GIVEN TEXT
>>>

Last night, Pearl tried Taekwondo for the first time. She loved it, and watching her and the other 5-7 year-olds was simply awesome.
At the beginning of the class, the teacher showed the kids the ready stance. He spoke about readiness. What it means. Why it matters. Eyes forward. Feet planted. And no thinking. If you’re thinking, he said, you’re not ready, because then when something happens–and you never know what will happen–you will have to stop thinking about whatever you’re thinking about in order to respond. “Yes, sir!” they responded, their little fists at their sides on the exhale.
A simple teaching. I sat on the corner of the mat, watching and nodding.
Sometimes we wait a long time thinking. There’s a good chance what we’re thinking is, “I’m not ready.”
And then we prepare. Inhale. Acknowledge the teacher, who in turn acknowledges the students–they need each other, or there would be no class, he pointed out.
I waited a long time, fidgeting, distracted, restless, questioning. My teacher waited patiently, unfazed, knowing I’d eventually realize I was ready to stand at attention, my innate ability to respond to whatever happened surely stronger than my self-doubt, fear of failure, and terror of loss.
And then the freedom of running fast across the room, from one wall to the other, the sheer pleasure of receiving instruction and assistance, the satisfaction of learning, of stumbling, of trying new things, of remembering left from right, foot from fist, abandoning self-consciousness and leaving perfection in the dust of just doing.
Being ready–like coming out, like waking up–is a practice. Something we do at the beginning of class, at the beginning of the day, at the beginning of our lives, and then throughout them.
“I was born ready,” I’ve heard people say. And I believe them.

<<<

Saved data entries:
>>>

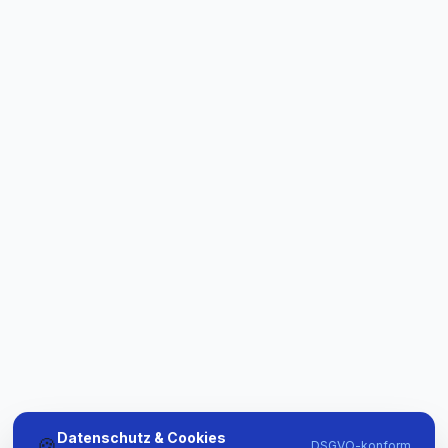
Datenschutz & Cookies
🍪
DSGVO-konform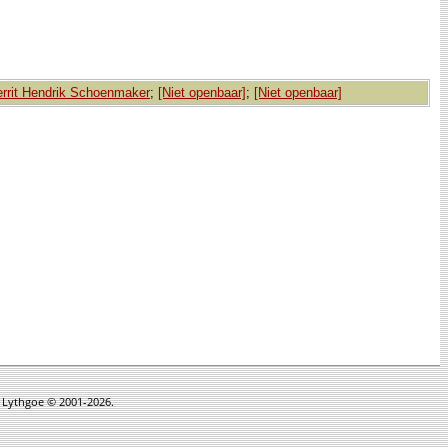
rrit Hendrik Schoenmaker
;
[Niet openbaar]
;
[Niet openbaar]
n Lythgoe © 2001-2026.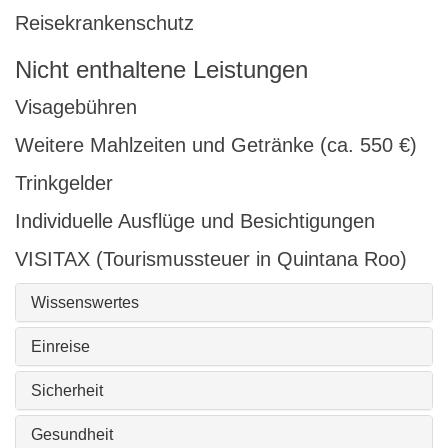
Reisekrankenschutz
Nicht enthaltene Leistungen
Visagebühren
Weitere Mahlzeiten und Getränke (ca. 550 €)
Trinkgelder
Individuelle Ausflüge und Besichtigungen
VISITAX (Tourismussteuer in Quintana Roo)
Wissenswertes
Einreise
Sicherheit
Gesundheit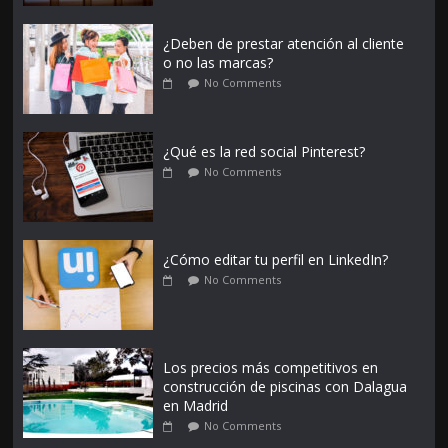
¿Deben de prestar atención al cliente
o no las marcas?
No Comments
¿Qué es la red social Pinterest?
No Comments
¿Cómo editar tu perfil en LinkedIn?
No Comments
Los precios más competitivos en
construcción de piscinas con Dalagua
en Madrid
No Comments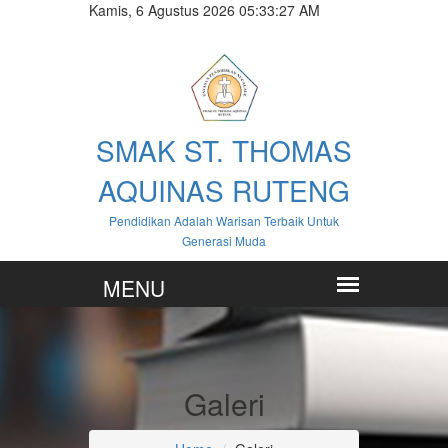
Kamis, 6 Agustus 2026 05:33:28 AM
SMAK ST. THOMAS
AQUINAS RUTENG
Pendidikan Adalah Warisan Terbaik Untuk
Generasi Muda
Galeri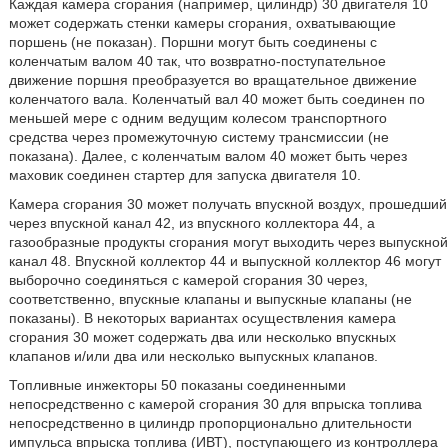
Каждая камера сгорания (например, цилиндр) 30 двигателя 10
может содержать стенки камеры сгорания, охватывающие
поршень (не показан). Поршни могут быть соединены с
коленчатым валом 40 так, что возвратно-поступательное
движение поршня преобразуется во вращательное движение
коленчатого вала. Коленчатый вал 40 может быть соединен по
меньшей мере с одним ведущим колесом транспортного
средства через промежуточную систему трансмиссии (не
показана). Далее, с коленчатым валом 40 может быть через
маховик соединен стартер для запуска двигателя 10.
Камера сгорания 30 может получать впускной воздух, прошедший
через впускной канал 42, из впускного коллектора 44, а
газообразные продукты сгорания могут выходить через выпускной
канал 48. Впускной коллектор 44 и выпускной коллектор 46 могут
выборочно соединяться с камерой сгорания 30 через,
соответственно, впускные клапаны и выпускные клапаны (не
показаны). В некоторых вариантах осуществления камера
сгорания 30 может содержать два или несколько впускных
клапанов и/или два или несколько выпускных клапанов.
Топливные инжекторы 50 показаны соединенными
непосредственно с камерой сгорания 30 для впрыска топлива
непосредственно в цилиндр пропорционально длительности
импульса впрыска топлива (ИВТ), поступающего из контроллера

<<<

QUESTIONS TO ANSWER
a) In the Taekwondo text, quote the passage starting with "At the beginning of the class, the" and going on through "on the exhale.".
b) In the Taekwondo text, why does the teacher say that you are not ready if you are thinking?

SOLUTIONS PER TASK
a)
At the beginning of the class, the teacher showed the kids the ready stance. He spoke about readiness. What it means. Why it matters. Eyes forward. Feet planted. And no thinking. If you’re thinking, he said, you’re not ready, because then when something happens–and you never know what will happen–you will have to stop thinking about whatever you’re thinking about in order to respond. “Yes, sir!” they responded, their little fists at their sides on the exhale.

b) When something happens, you will have to stop thinking about whatever you're thinking about in order to respond.